In summary, it is my view that obtaining warrants is not practical in
situations where decisions are required to be made at sea in time-critical
conditions.
The proposed new provisions contained in the Bill address these difficulties
whilst carefully limiting the steps officers can take and describing the
manner in which they are to go about their duties.
I believe the balance thus reflected in the Bill is appropriate in circumstances
of a first response to a suspect infringement of our legislation.
Consistency with UNCLOS
Under UNCLOS, the sovereignty of a coastal state extends to its territorial
sea, which is the adjacent band of coastal water (article 2). The territorial
sea may be no wider than 12 nautical miles (article 3). Foreign vessels
enjoy the right of innocent passage through the territorial sea. However,
the passage of a foreign ship is deemed to be prejudicial to the peace,
good order and security of the coastal state if various activities are
undertaken including the loading or unloading of any commodity, currency
or person contrary to the customs, fiscal, immigration or sanitary laws
of the coastal state, fishing or any other activities not having a direct
bearing on passage (article 19). Coastal states can apply their customs,
fiscal, immigration and sanitary laws in the territorial seas and take
measures to enforce them (article 21). Enforcement powers include boarding,
inspection and arrest.
In the contiguous zone, that is the band of water between 24 nautical
miles from the territorial sea baselines and the outer limit of the territorial
sea, a coastal state may take measures to prevent the infringement of
its customs, quarantine, fiscal and immigration laws, and measures for
the punishment of any infringements of laws dealing with those subjects
(article 33).
In its exclusive economic zone, which includes the territorial sea and
the contiguous zone, and also extends out to 200 nautical miles from the
coast, the coastal state may take measures including boarding, inspection,
arrest and judicial proceedings in respect of infringements of fishing,
resource exploration or exploitation laws and pollution laws (article
73).
In high seas areas, ships may be boarded or inspected where there are
reasonable grounds for suspecting the ship concerned is engaged in piracy,
the slave trade, or unauthorised broadcasting or there are doubts as to
the nationality of the ship (article 110). States are also under a duty
to cooperate in the suppression of illicit traffic in narcotic drugs and
psychotropic substances on the high seas (article 108).
Australian flagged vessels are subject to Australian jurisdiction in
all areas of the ocean, other than in the territorial seas of other countries,
as well as being subject to foreign jurisdiction as provided for in UNCLOS.
There is no requirement under UNCLOS that boarding, search or arrest
powers in relation to ships be exercised pursuant to a judicially sanctioned
warrant. It is entirely a matter for domestic law whether a warrant should
be a prerequisite for the exercise of such powers.

■ **ASSIGNED TASK A**
Reproduce the part of the listing that starts with the line containing "Можна готувати їжу на кухні самост" and runs through the last line of the listing, both ends included, omitting the picture markers.
The listing that comes next is unrelated to the passage on maritime enforcement powers.

■ **DATA**
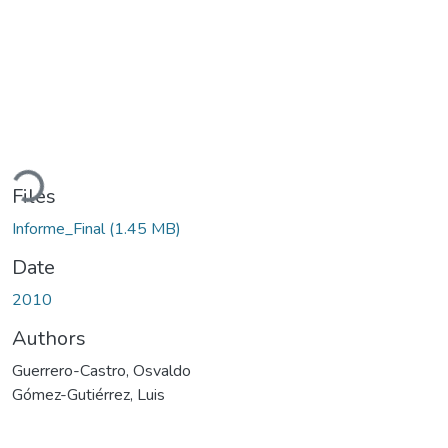
oading...
Files
Informe_Final
(1.45 MB)
Date
2010
Authors
Guerrero-Castro, Osvaldo
Gómez-Gutiérrez, Luis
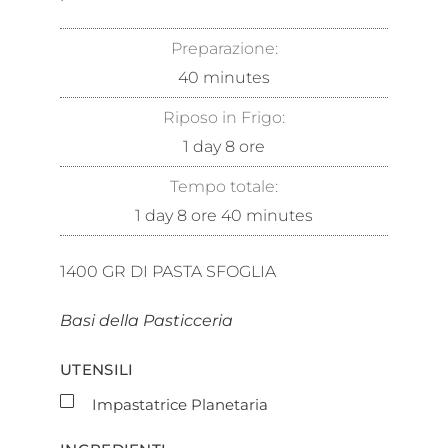
Preparazione:
40
minutes
Riposo in Frigo:
1
day
8
ore
Tempo totale:
1
day
8
ore
40
minutes
1400
GR DI PASTA SFOGLIA
Basi della Pasticceria
UTENSILI
▢
Impastatrice Planetaria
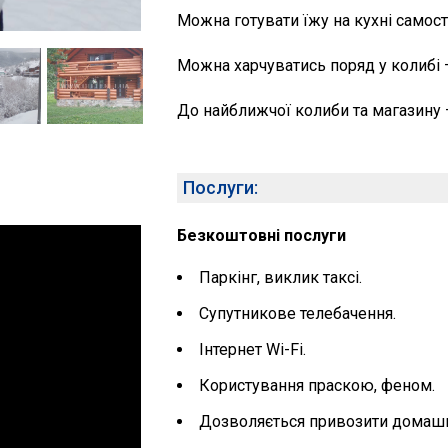
Можна готувати їжу на кухні самост
Можна харчуватись поряд у колибі —
До найближчої колиби та магазину 
Послуги:
Безкоштовні послуги
Паркінг, виклик таксі.
Супутникове телебачення.
Інтернет Wi-Fi.
Користування праскою, феном.
Дозволяється привозити домашн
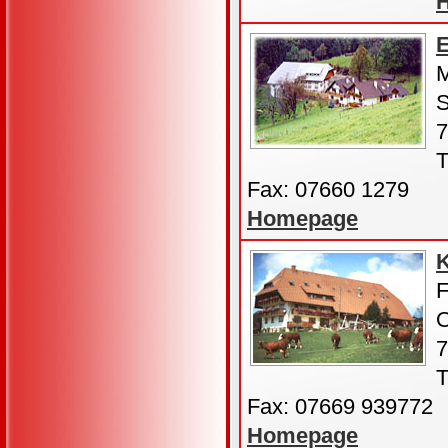
E
M
S
7
T
Fax: 07660 1279
Homepage
F
O
7
T
Fax: 07669 939772
Homepage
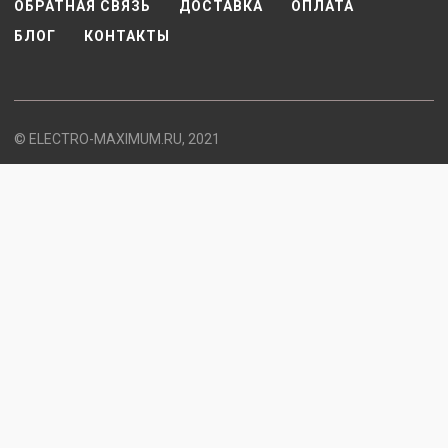
ОБРАТНАЯ СВЯЗЬ
ДОСТАВКА
ОПЛАТА
БЛОГ
КОНТАКТЫ
© ELECTRO-MAXIMUM.RU, 2021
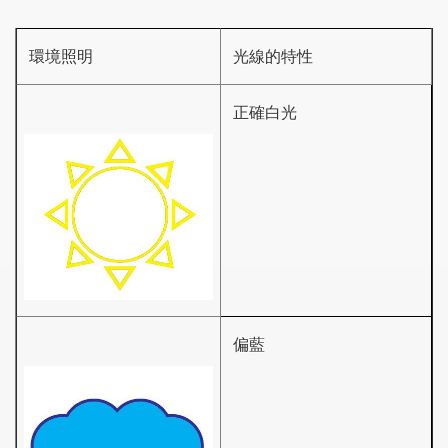
環境照明
光線的特性
正確白光
偏藍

■ **ASSIGNED TASK B**
Write a continuation of the passage on maritime enforcement powers under UNCLOS, picking up after its final sentence.

■ **EXERCISE RESULT A**
Можна готувати їжу на кухні самост
Можна харчуватись поряд у колибі —
До найближчої колиби та магазину 
Послуги:
Безкоштовні послуги
Паркінг, виклик таксі.
Супутникове телебачення.
Інтернет Wi-Fi.
Користування праскою, феном.
Дозволяється привозити домашн
E
M
S
7
T
Fax: 07660 1279
Homepage
F
O
7
T
Fax: 07669 939772
Homepage
ОБРАТНАЯ СВЯЗЬ
ДОСТАВКА
ОПЛАТА
БЛОГ
КОНТАКТЫ
© ELECTRO-MAXIMUM.RU, 2021
環境照明
光線的特性
正確白光
偏藍

■ **EXERCISE RESULT B**
The proposed amendments contained in this Bill revise, and enhance where
appropriate, existing powers of investigation and enforcement at sea to
take account of Australia's rights and obligations under UNCLOS and customary
international law.
The Committee thanks the Minister for this comprehensive response.
Rights and liberties and the carrying of firearms
Proposed new section 189A
Item 32 of Schedule 2 to this bill proposes to insert a new section 189A
in the Customs Act 1901. This new section permits authorised officers
to carry firearms and other items of personal defence equipment (such
as batons, capsicum sprays and anti-ballistic clothing).
Such a provision has the potential to trespass on the rights and liberties
of those in relation to whom such officers may exercise their powers.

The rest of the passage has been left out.